┌─ Text section
6. Locus of blame shift. For example: disliking drag queen story hour. Thirty years ago if you tried to do this you’d be the problem, you’d be branded a deviant and run out of town. Locus of blame with those wanting to show this to kids. Now the language has been shifted. It’s no longer them disgusting you, it’s you being a transphobe, a homophobe or a bigot. Rebranding the place where the blame lies
7. 6 above is an example of two sting language to remove peoples boundaries, and a lot of media now is dedicated to this. A young girl who doesn’t want a man in her gym changing rooms and showers is now a bigot.


----------



## AnOminous (Dec 5, 2022)

Otterly said:


> A young girl who doesn’t want a man in her gym changing rooms and showers is now a bigot.


I remember when a dude who wore a raincoat and flashed his dick at children would be jailed or just beaten to death if the cops didn't get him first.  Who knew if he'd just worn a dress he'd be brave and beautiful instead?


----------



## Wood (Dec 5, 2022)

100 replies and no mention of "baseless".
Normally, stuff used to be reported as for example. "X accused Y of Z, to which Y reponded with W". Nowadays journos write like "Y has debooonked X's baseless (and fascist) conspiracy theory about Y."


----------



## skjora (Dec 5, 2022)
└─
## Exercise A:
Please format the records as a JSON list of strings, one string per line, starting with the line containing "order: Hemiptera" and going on through the last line of the records, with blank lines and pictures left out.
The forum thread above has no connection to the records.
┌─ Records for this task
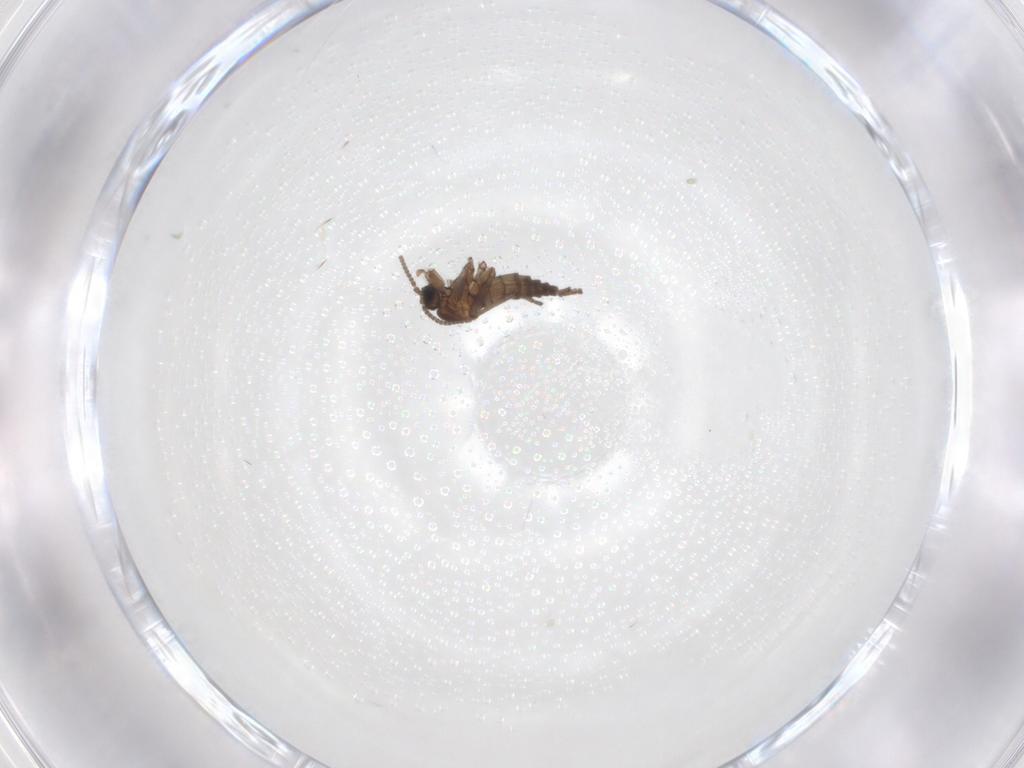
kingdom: Animalia
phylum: Arthropoda
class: Insecta
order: Diptera
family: Sciaridae
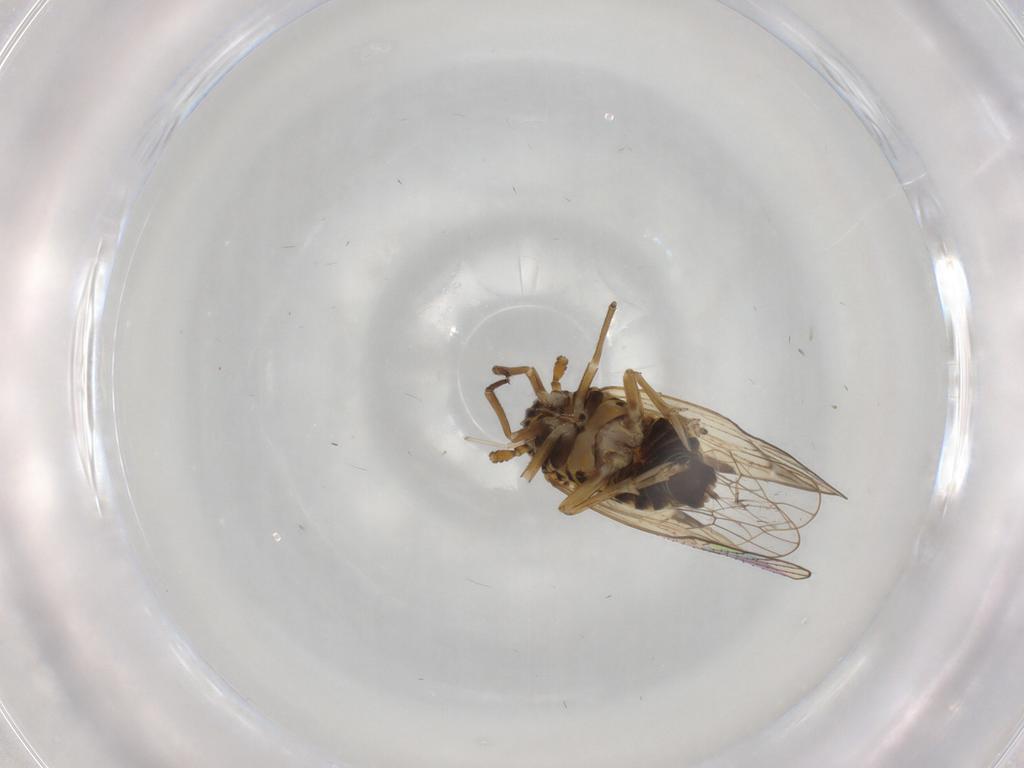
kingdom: Animalia
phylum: Arthropoda
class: Insecta
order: Hemiptera
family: Delphacidae
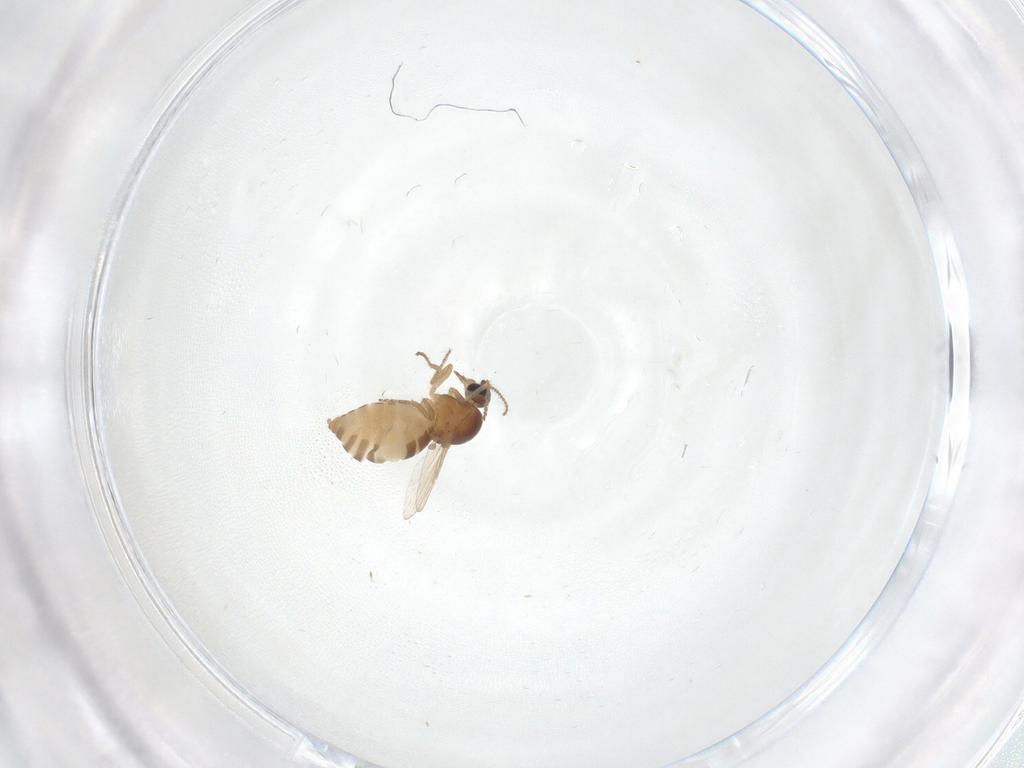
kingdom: Animalia
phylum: Arthropoda
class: Insecta
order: Diptera
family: Ceratopogonidae
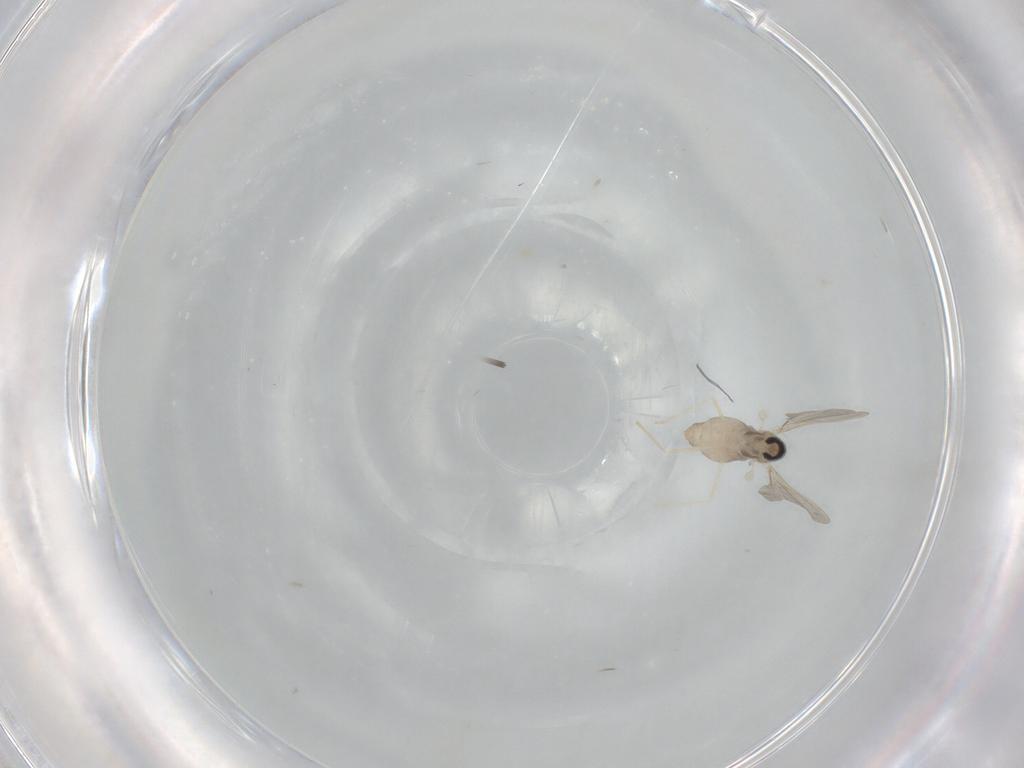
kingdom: Animalia
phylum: Arthropoda
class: Insecta
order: Diptera
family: Cecidomyiidae
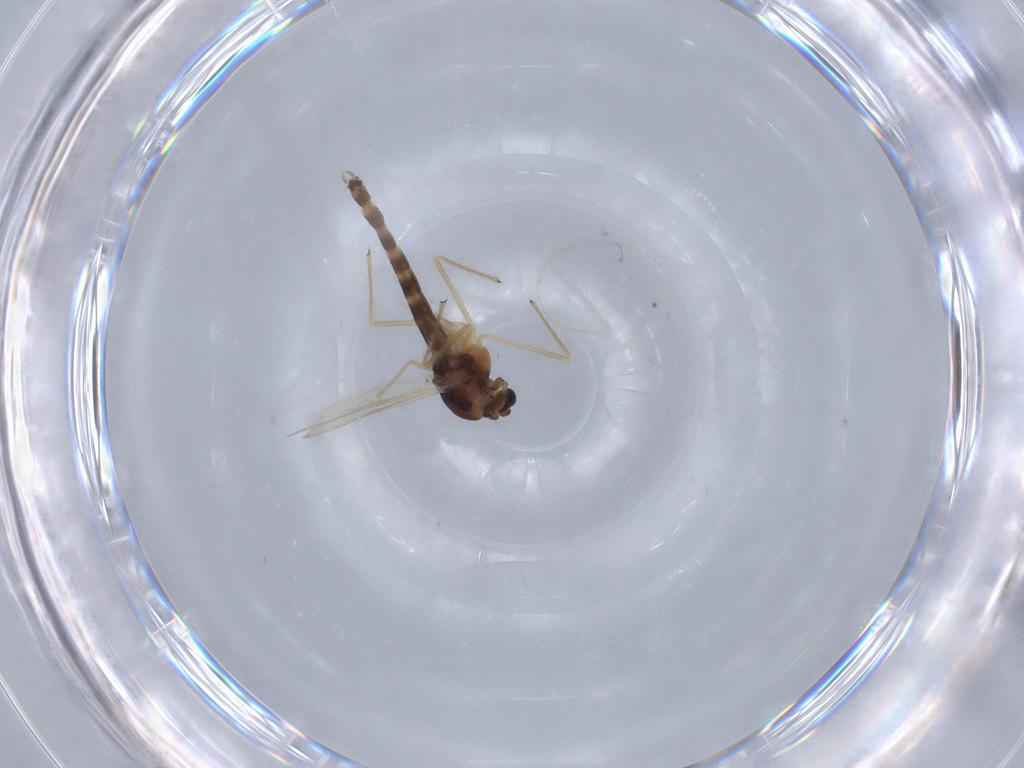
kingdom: Animalia
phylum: Arthropoda
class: Insecta
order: Diptera
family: Chironomidae
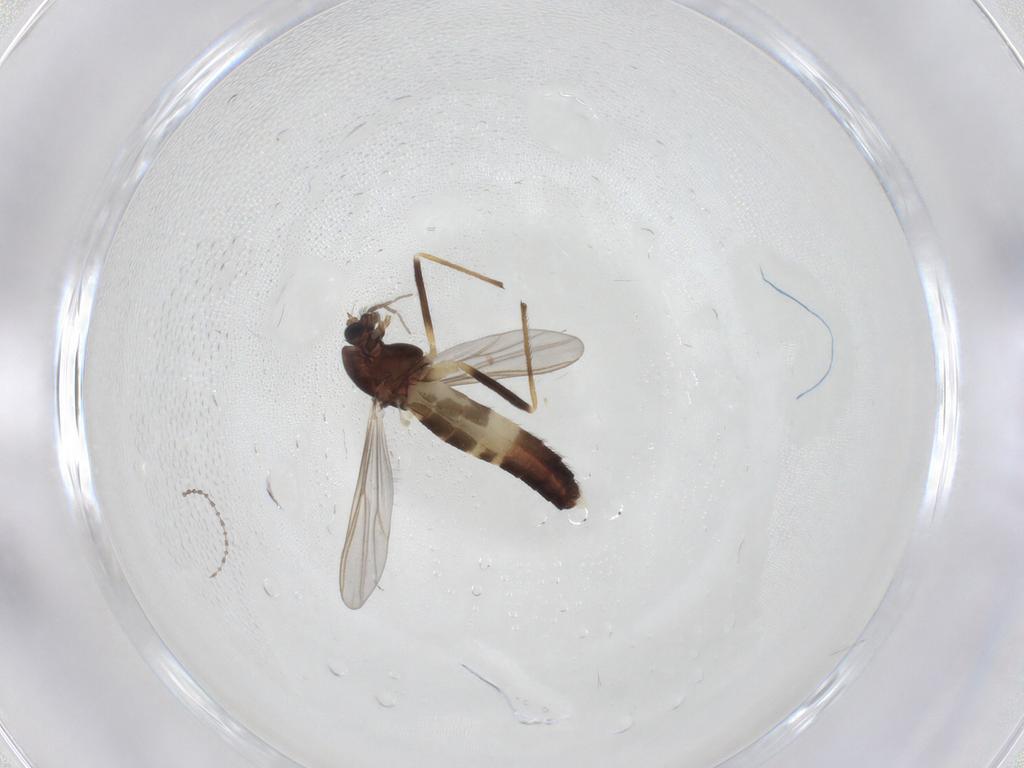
└─
## Exercise B:
Render the sentence "Now the language has been shifted." from the forum thread in Spanish.

## Exercise result A:
[
  "order: Hemiptera",
  "family: Delphacidae",
  "kingdom: Animalia",
  "phylum: Arthropoda",
  "class: Insecta",
  "order: Diptera",
  "family: Ceratopogonidae",
  "kingdom: Animalia",
  "phylum: Arthropoda",
  "class: Insecta",
  "order: Diptera",
  "family: Cecidomyiidae",
  "kingdom: Animalia",
  "phylum: Arthropoda",
  "class: Insecta",
  "order: Diptera",
  "family: Chironomidae"
]

## Exercise result B:
Ahora el lenguaje ha cambiado.